“Ao longo dos anos, fui criando em mim o hábito de olhar Mombeja através da objectiva da máquina fotográfica, ora admirando os contrastes entre as vestes escuras das suas gentes e o casario que reflecte a luz da cal, ora contemplando as suas ruas de esquinas furtivas onde, num banco aqui, noutro acolá, se sentam e se contam as estórias de vidas marcadas por sulcos agrestes e recordações perenes.
Vou registando em mim as imagens que depois tento traduzir em fotografias: um sol que abrasa mas aquece, que se esconde mas ilumina, como nas noites estreladas e de lua plena.
E, num final de tarde, ouço um coro de vozes que entoam a melodia alentejana, com alto, com ponto, com alma, sob o perfume que me traz o fumo das chaminés.
É um registo que fica no espírito e que se experimenta transportar para a fotografia.”

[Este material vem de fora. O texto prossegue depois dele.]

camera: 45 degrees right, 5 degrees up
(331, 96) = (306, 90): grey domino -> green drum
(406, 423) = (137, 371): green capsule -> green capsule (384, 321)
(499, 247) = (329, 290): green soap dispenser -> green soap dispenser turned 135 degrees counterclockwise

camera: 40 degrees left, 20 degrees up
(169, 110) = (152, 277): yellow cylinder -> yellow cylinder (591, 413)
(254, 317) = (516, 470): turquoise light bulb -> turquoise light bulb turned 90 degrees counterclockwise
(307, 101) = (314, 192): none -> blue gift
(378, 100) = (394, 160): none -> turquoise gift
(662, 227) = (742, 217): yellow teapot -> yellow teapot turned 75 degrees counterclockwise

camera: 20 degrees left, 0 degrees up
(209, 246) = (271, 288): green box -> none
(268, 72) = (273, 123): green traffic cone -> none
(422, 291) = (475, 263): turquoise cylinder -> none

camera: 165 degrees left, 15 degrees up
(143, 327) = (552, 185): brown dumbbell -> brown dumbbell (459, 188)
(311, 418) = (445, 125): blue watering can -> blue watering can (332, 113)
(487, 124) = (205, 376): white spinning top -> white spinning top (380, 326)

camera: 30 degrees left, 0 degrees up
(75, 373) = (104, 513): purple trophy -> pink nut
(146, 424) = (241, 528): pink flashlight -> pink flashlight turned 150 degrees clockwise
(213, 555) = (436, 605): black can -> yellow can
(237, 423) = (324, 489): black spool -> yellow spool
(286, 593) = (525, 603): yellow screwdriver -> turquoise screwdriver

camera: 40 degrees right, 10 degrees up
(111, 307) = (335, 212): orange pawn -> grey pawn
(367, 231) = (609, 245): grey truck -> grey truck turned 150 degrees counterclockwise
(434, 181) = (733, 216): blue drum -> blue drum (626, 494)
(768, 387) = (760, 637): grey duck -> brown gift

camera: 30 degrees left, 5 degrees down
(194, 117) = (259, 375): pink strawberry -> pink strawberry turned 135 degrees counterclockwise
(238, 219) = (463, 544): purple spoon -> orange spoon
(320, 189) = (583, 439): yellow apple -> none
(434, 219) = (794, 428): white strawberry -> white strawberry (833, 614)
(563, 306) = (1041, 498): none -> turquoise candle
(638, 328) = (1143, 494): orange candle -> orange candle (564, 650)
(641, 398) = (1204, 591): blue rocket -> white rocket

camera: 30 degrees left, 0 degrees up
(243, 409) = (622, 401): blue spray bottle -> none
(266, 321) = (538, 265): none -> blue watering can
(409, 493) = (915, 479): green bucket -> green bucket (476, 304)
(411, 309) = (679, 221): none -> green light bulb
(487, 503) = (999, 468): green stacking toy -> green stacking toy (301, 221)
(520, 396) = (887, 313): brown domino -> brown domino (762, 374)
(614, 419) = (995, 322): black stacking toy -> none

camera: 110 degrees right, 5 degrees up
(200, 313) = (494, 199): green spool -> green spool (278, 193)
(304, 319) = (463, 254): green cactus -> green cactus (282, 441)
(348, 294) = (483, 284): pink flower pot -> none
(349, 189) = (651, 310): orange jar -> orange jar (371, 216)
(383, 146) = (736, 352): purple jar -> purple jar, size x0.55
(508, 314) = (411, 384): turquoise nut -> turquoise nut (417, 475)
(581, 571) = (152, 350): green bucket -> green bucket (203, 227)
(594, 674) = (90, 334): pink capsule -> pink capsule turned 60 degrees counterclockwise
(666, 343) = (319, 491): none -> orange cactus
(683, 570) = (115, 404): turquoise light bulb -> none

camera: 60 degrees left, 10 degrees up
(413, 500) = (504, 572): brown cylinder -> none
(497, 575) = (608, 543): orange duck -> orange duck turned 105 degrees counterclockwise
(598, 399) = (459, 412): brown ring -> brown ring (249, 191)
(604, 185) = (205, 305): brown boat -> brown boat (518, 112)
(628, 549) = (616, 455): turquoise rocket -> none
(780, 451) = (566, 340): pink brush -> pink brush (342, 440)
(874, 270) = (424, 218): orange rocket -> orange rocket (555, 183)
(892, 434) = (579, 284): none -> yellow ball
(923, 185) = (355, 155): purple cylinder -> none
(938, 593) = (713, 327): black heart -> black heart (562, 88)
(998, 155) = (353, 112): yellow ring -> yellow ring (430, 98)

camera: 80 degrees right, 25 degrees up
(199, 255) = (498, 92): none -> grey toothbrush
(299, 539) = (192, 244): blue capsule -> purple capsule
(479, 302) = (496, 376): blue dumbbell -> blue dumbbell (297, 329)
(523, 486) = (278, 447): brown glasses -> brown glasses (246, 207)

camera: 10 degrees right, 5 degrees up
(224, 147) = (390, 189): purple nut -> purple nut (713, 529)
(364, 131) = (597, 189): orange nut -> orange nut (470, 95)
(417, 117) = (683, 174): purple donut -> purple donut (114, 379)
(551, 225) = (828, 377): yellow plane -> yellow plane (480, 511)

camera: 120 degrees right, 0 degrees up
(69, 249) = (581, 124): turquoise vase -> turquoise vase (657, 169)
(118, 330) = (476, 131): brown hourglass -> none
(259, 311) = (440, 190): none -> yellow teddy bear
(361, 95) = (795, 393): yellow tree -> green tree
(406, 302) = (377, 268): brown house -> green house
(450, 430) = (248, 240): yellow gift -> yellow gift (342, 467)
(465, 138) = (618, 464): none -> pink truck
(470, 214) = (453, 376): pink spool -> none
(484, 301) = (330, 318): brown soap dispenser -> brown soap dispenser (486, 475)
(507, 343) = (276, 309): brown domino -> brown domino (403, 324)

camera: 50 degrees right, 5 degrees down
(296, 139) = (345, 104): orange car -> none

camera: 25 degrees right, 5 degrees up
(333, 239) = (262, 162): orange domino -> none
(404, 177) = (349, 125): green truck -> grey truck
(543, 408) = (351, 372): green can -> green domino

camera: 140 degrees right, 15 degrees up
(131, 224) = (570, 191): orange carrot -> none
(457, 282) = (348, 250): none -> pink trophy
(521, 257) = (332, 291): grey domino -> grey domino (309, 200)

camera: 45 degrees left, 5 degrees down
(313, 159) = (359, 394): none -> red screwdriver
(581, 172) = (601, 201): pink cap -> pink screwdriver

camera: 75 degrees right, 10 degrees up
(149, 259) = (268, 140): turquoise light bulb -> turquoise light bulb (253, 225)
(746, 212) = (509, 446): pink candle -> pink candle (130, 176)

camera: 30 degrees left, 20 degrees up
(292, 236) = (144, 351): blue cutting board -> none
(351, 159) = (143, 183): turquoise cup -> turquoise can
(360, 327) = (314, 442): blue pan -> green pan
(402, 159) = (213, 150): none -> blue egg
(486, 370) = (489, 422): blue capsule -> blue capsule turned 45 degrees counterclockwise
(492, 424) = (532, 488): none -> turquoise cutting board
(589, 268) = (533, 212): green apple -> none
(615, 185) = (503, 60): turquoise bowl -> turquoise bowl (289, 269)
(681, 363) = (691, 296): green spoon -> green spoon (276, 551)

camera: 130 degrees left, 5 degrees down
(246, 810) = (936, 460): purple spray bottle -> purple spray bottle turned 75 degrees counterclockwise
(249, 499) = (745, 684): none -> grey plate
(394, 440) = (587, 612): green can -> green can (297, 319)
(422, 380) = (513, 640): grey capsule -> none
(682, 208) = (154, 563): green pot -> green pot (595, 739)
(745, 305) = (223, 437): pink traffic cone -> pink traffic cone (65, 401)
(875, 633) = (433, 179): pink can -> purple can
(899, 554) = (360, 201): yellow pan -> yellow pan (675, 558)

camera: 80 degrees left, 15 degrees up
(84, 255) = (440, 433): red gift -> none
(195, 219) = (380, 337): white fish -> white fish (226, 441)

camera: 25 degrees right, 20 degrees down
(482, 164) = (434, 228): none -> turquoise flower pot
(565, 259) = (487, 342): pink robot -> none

Foi este o texto que escrevi para o folheto de apresentação da exposição de fotografias que inaugurei no edifício da Junta de Freguesia de Mombeja.
Nessa sessão, embelezada pelas melodias alentejanas do grupo coral feminino local, ouvi do presidente da respectiva Junta palavras certeiras, desinibidas e cheias de assertividade: as exposições não são só aquelas que se podem ver nas grandes galerias, nos grandes centros urbanos.
Ao escutar aquelas palavras, dei por mim a olhar em meu redor e a interrogar-me se muitos dos que ali estavam alguma vez tiveram a oportunidade de visitar uma galeria de arte, uma exposição de pintura ou de fotografia, se alguma vez tiveram contacto com outros modelos de cultura que não aqueles que são veiculados por organismos institucionais.
A fotografia tem-me levado a muitos recantos deste nosso Alentejo. A aldeias e montes onde ainda há pessoas que resistem e permanecem, indiferentes ao êxodo, recusando a fuga em procura de uma terra melhor.
Este Alentejo rural, profundo, parece por vezes só estar ligado ao mundo exterior através da televisão ou de um aparelho de rádio, de um ou outro passante, pela visita rara mas calendarizada de políticos em propaganda.
Estas gentes, deste mundo rural, olham para as fotografias expostas e reconhecem cada pedaço de calçada, cada troço dos caminhos poeirentos, cada esquina, cada rosto retratado. E demoram-se nos comentários, intensos nas recordações, interrogadores no futuro, indiferentes à qualidade (ou falta dela) dos trabalhos suspensos nas paredes.
E regresso às palavras que ouço da boca do autarca, que querem dizer que a cultura também se pode descentralizar e que não se deve confinar aos salões iluminados das galerias que “vendem” Arte.
Questiono-me, depois, quantos artistas, homens e mulheres da Cultura com “cê” maiúsculo, seriam capazes de abdicar desses tais salões e galerias, que servem croquetes e salgadinhos, acompanhados por néctares servidos em flûtes de cristal, onde expõem em catálogos subsidiados, de papel couchê comparticipado, em suma, interrogo-me quantos destes artistas concederiam em ter no seu curriculum uma exposição em meio rural, onde poriam em prática a descentralização com que constantemente enchem os seus discursos.
Quantos fotógrafos, pintores, escultores, daqueles credenciados, mediatizados, a maior parte deles a viver à sombra dos apoios (uns privados, a maior parte oficiais) seriam capazes de descer à terra e mostrar a sua arte àqueles que raramente têm acesso a produtos culturais de qualidade, mas que tão bem servem para ilustrar a sua Arte, que depois é vendida a preços impensáveis?
Descentralizar a cultura – a Cultura – é uma tarefa dos governantes, mas deveria ser, também, um desígnio dos agentes que fazem dela a sua profissão.
<b>PS.: </b>Na notícia sobre a exposição de Mombeja, publicada na edição de 30/3/2007, o “Correio Alentejo” atribuiu-me as funções de chefe do Gabinete do Comandante da BA11, que não desempenho, apesar de ser naquele Gabinete que exerço a minha actividade profissional. Fica aqui a rectificação.